Comparing two Encoder Decoder Models for Machine Translation - one with and one without Attention Mechanism

Hi, I am a newbie in deep learning, and apologize if the question is too elementary.

I was going through this article.

What I want is to study the effect of attention in neural machine translation context.

So considering the model in this article as baseline, I wanted to use an attention layer between the encoder and decoder layers.

Then I want to compare the two models, similar to the idea in this site.

But the attention mechanism is used here has constraint of same lengths of input and output sequences.

Any idea to implement such, in R or Python, will be appreciated.

1 Like


there's a tensorflow notebook implementing this:

We are in the process to make this available from R very soon, but in the meantime you could take a look at/use the Python implementation if you wanted :slight_smile:

The notebook implements Bahdanau attention but you could replace that by another (similar) algorithm easily.


I am aware of this and have already gone through this.

As I understand, this implementation uses GRU (not LSTM, unlike this) in both encoder and the decoder (implemented with Bahamandu attention). But there is not an implementation of a basic decoder.
As I want to study the effect of attention, I think I will need to have another decoder (without attention), and then I will have to train separately using two decoders (and the same encoder). Then I can compare the final results of these two models.

But the problem is I am not really comfortable with tensorflow. I am using keras as I don't really need (at least, not yet) much control over the network.

So, can you please help me in the implementation of vanilla decoder? Or, can you provide me links to some references (suitable for beginners) to learn tensorflow?

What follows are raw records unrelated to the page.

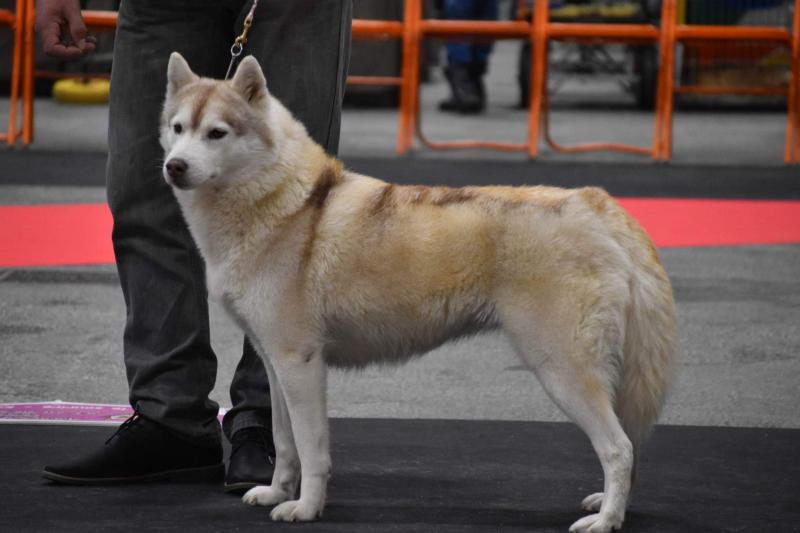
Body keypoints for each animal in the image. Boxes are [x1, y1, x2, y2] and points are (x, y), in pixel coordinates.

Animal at [160, 52, 677, 533]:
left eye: (217, 133)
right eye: (178, 127)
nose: (174, 167)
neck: (282, 204)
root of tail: (595, 204)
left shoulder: (301, 363)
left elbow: (311, 448)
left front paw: (306, 508)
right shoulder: (275, 363)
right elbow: (285, 442)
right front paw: (275, 492)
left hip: (561, 369)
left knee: (619, 447)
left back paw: (606, 520)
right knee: (627, 447)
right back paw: (608, 505)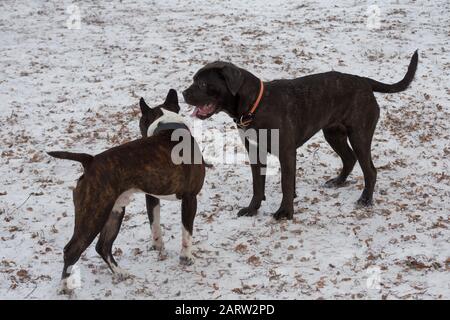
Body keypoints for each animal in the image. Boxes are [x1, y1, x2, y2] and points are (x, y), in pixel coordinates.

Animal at [183, 51, 418, 220]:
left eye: (203, 84)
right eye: (194, 80)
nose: (184, 93)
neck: (255, 106)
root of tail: (364, 82)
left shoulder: (286, 153)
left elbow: (286, 184)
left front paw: (285, 212)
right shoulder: (255, 154)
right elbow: (257, 185)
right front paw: (253, 209)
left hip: (359, 135)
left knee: (370, 170)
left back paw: (366, 199)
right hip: (334, 134)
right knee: (349, 159)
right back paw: (338, 181)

I am aware of this book, but I'm yet to start it.


if you can wait a little we're just working on the R version of the notebook.

Otherwise, I'd take the Python notebook and create a slightly modified version of it, just removing the attention logic from the Decoder class (in the call method).
That should give you 2 versions you can immediately compare.

Has the R version of the Python Notebook been completed? If yes, would you please provide a link?

Hey, are you looking for this?

I haven't been able to improve my knowledge on deep learning (there was a lot of course work), so couldn't solve the problem. If you're able to create two decoders (with and without attention mechanism) and share the implementations, I'll highly appreciate it.